══ Document segment

Coffee Market Report January 29 2020

The General Statistics Office of the Vietnam have forecast that with the month of January coming to a close, that the countries coffee exports for the month shall be 30.6% lower than the same month last year, at a total of approximately 2.33 million bags. this comparatively lower export performance month on month from Vietnam can be attributed to the low period of activity within the interior over the festive Tet Lunar New Year, observed in January this year. One might anticipate an increase in coffee exports to flow to the consumer markets in the coming month as commercial activity gains momentum, subsequent to the January weeks’ celebrations.  The General Statics office in Vietnam have meanwhile, estimated that the countries revenue from coffee exports for the month of January shall be 30.3% lower than the same period last year at a total of $245 million. 

One of Brazil’s prominent and respected coffee exporters Comexim and with the evidence of deliveries from the previous year’s 2019 Brazil crop, has revised down by 1.2 million bags or 2.07% their estimate for this crop, which they now estimate to have totalled 56.8 million bags.  This latest estimate being related to 38 million bags of arabica coffees and 18.8 million bags of conilon robusta coffees.

════
══ Study material

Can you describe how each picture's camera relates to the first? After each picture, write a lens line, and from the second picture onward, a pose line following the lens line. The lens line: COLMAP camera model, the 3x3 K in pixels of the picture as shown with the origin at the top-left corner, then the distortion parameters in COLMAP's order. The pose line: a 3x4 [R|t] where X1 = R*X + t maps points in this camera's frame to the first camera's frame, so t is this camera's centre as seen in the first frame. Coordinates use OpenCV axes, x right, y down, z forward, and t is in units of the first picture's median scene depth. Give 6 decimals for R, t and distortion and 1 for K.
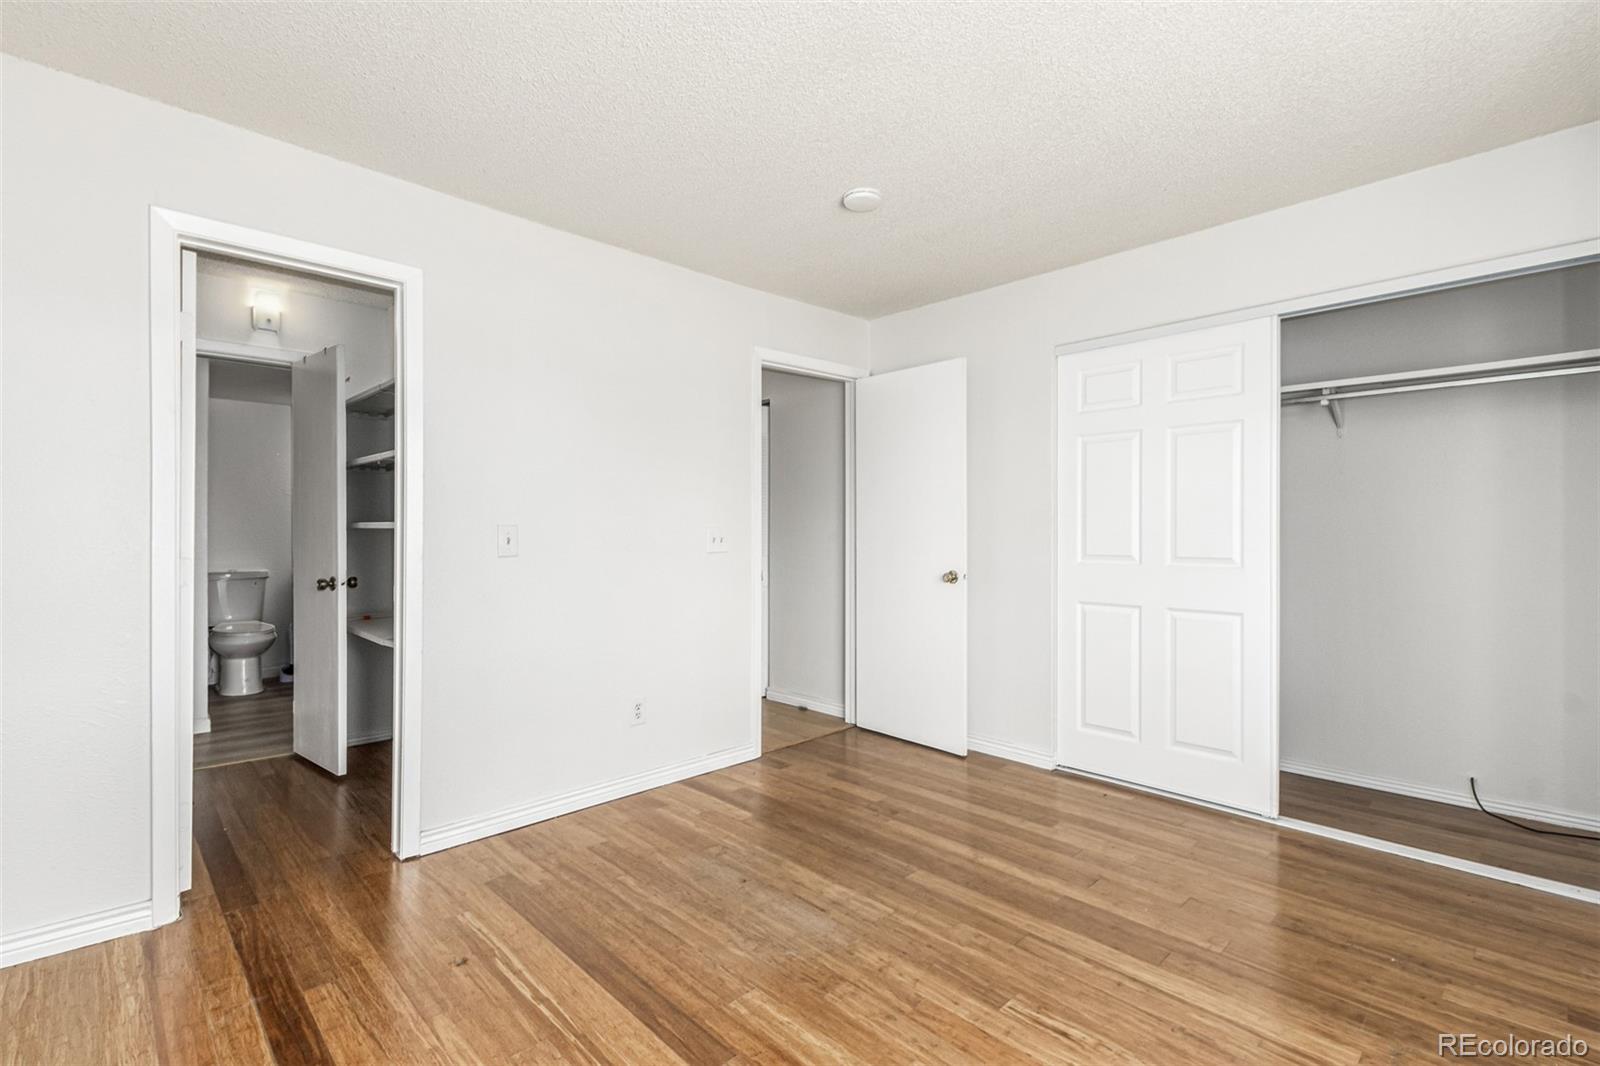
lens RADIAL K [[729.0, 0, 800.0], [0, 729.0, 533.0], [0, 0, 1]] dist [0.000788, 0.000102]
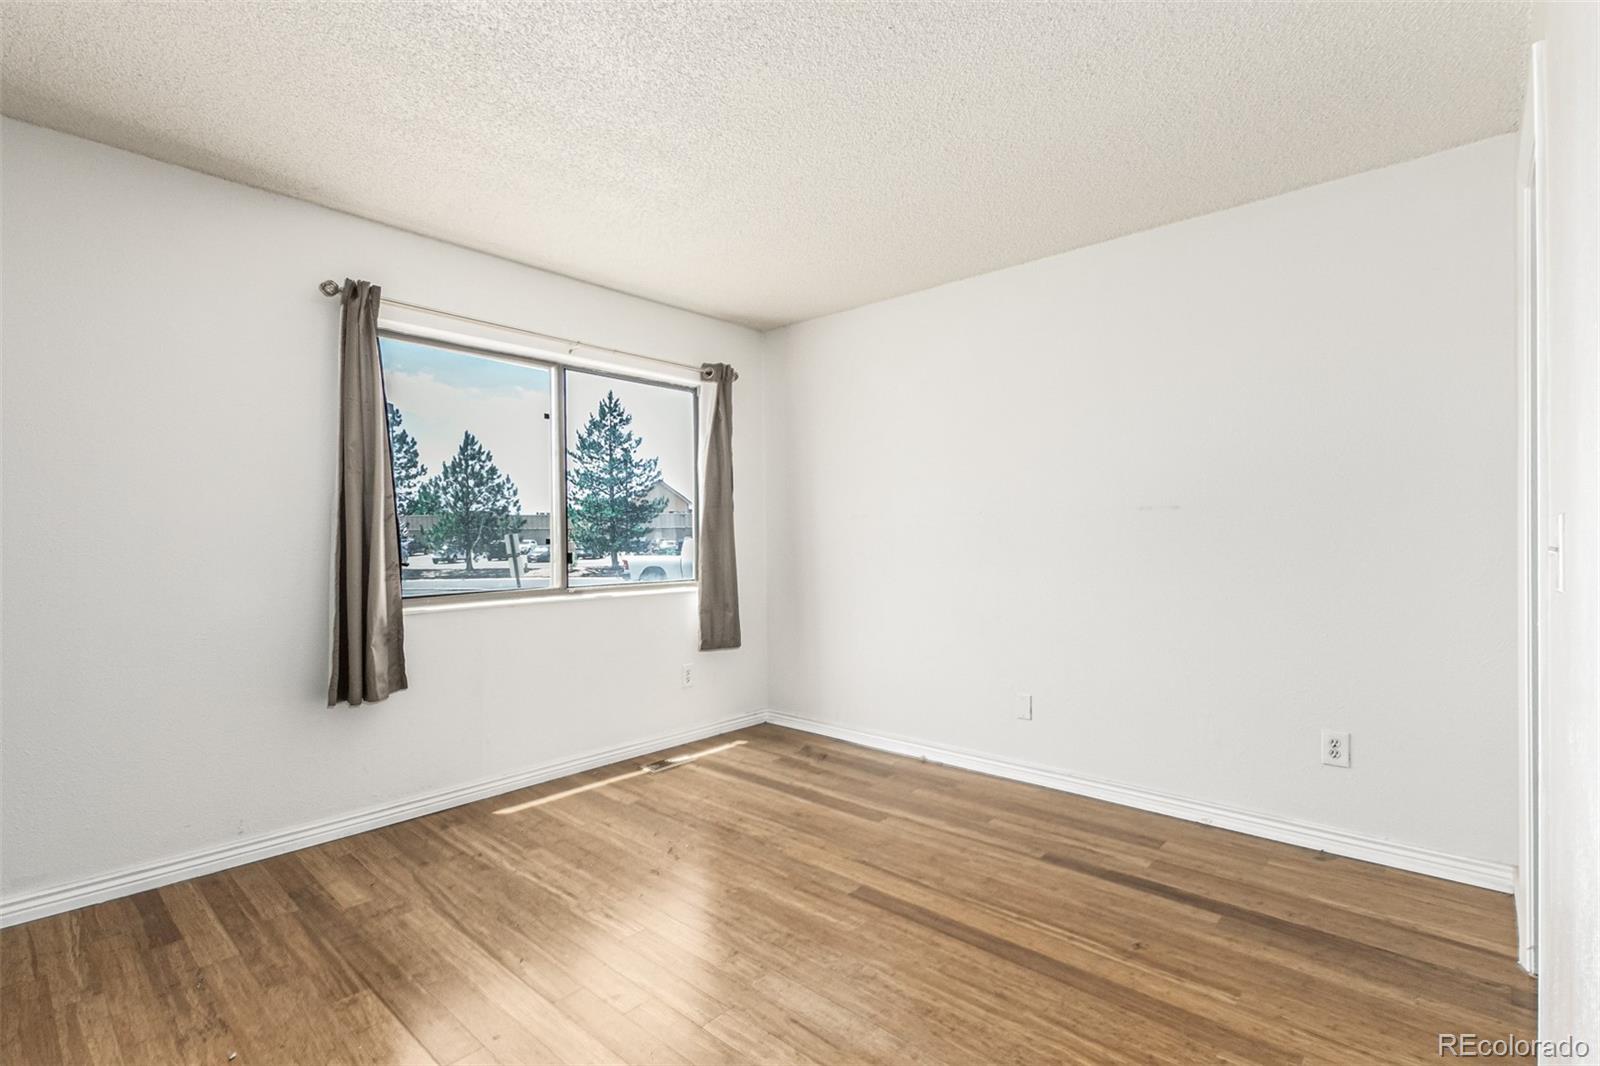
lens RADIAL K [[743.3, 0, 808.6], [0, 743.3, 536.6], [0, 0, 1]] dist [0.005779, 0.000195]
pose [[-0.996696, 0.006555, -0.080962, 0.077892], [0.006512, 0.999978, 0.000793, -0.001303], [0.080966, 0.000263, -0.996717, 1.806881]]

════
══ Study material

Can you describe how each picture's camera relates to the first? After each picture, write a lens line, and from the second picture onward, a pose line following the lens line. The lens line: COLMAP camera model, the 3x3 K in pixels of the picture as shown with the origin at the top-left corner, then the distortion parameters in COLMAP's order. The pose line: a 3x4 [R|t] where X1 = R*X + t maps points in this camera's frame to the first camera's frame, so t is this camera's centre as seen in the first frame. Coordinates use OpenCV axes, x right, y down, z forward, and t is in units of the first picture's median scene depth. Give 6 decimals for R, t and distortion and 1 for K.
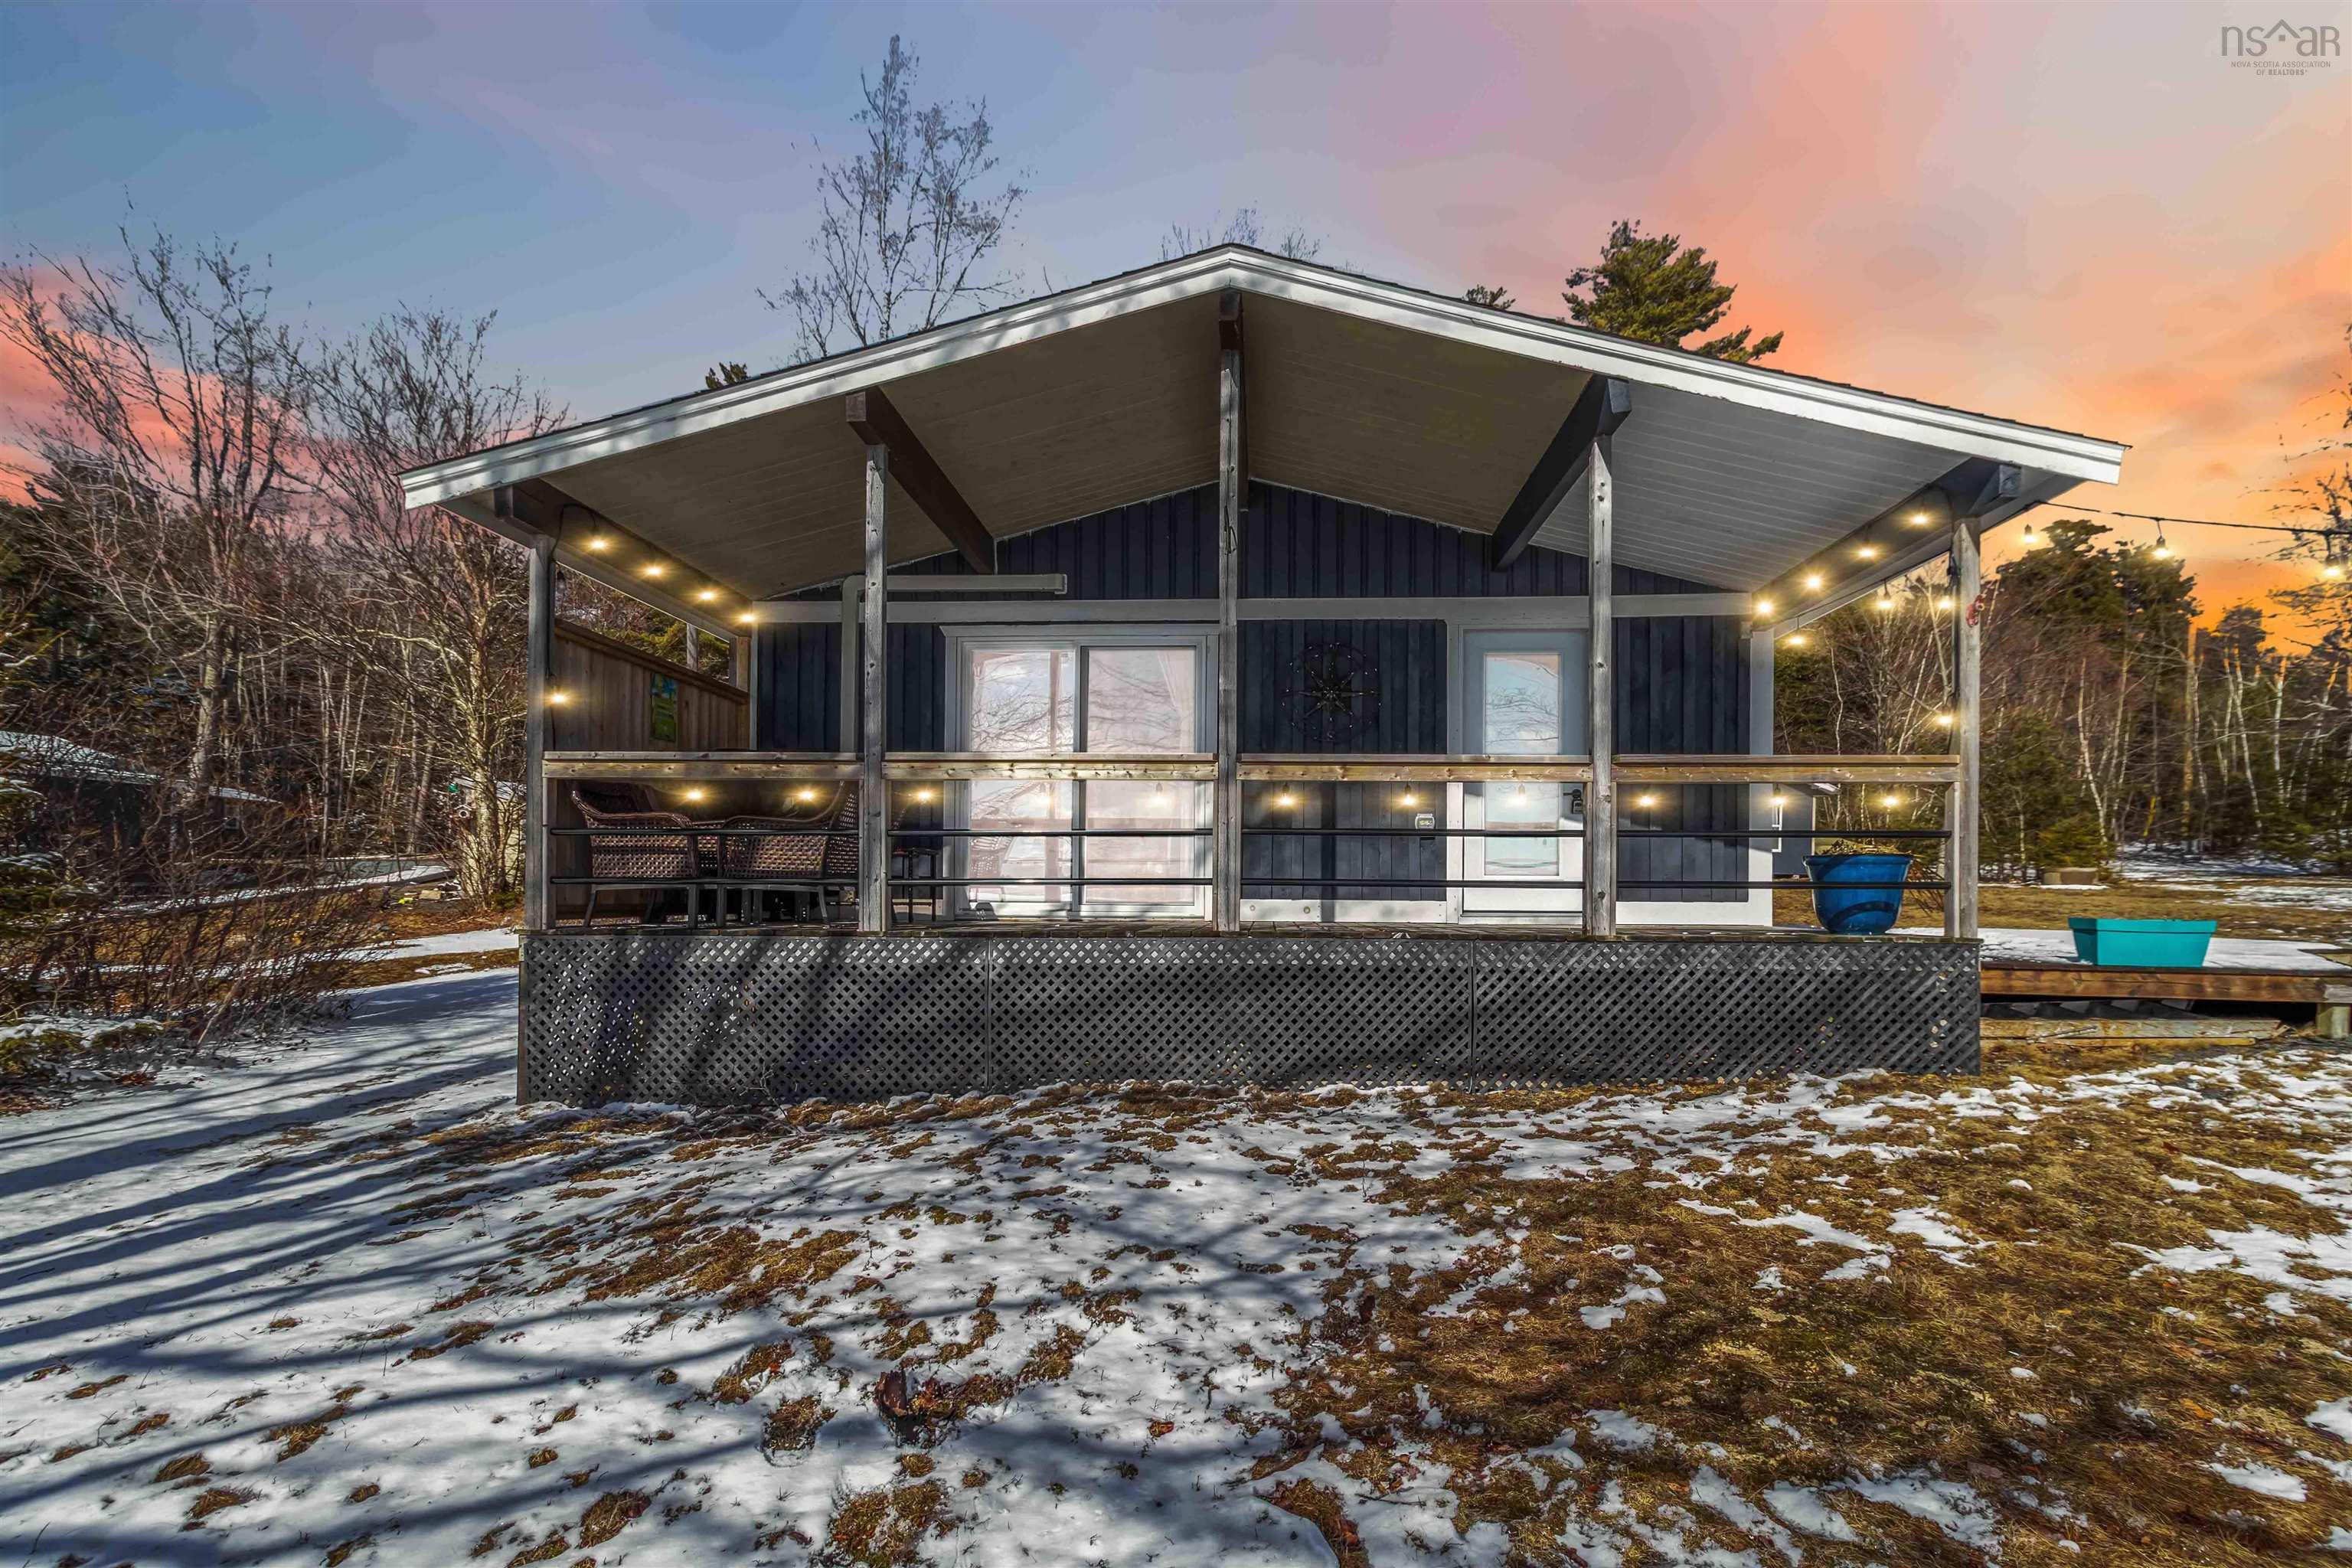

════

Exercise objective
Copy everything in the coffee market report above from "One of Brazil’s" down to "conilon robusta coffees.".

Answer below
One of Brazil’s prominent and respected coffee exporters Comexim and with the evidence of deliveries from the previous year’s 2019 Brazil crop, has revised down by 1.2 million bags or 2.07% their estimate for this crop, which they now estimate to have totalled 56.8 million bags.  This latest estimate being related to 38 million bags of arabica coffees and 18.8 million bags of conilon robusta coffees.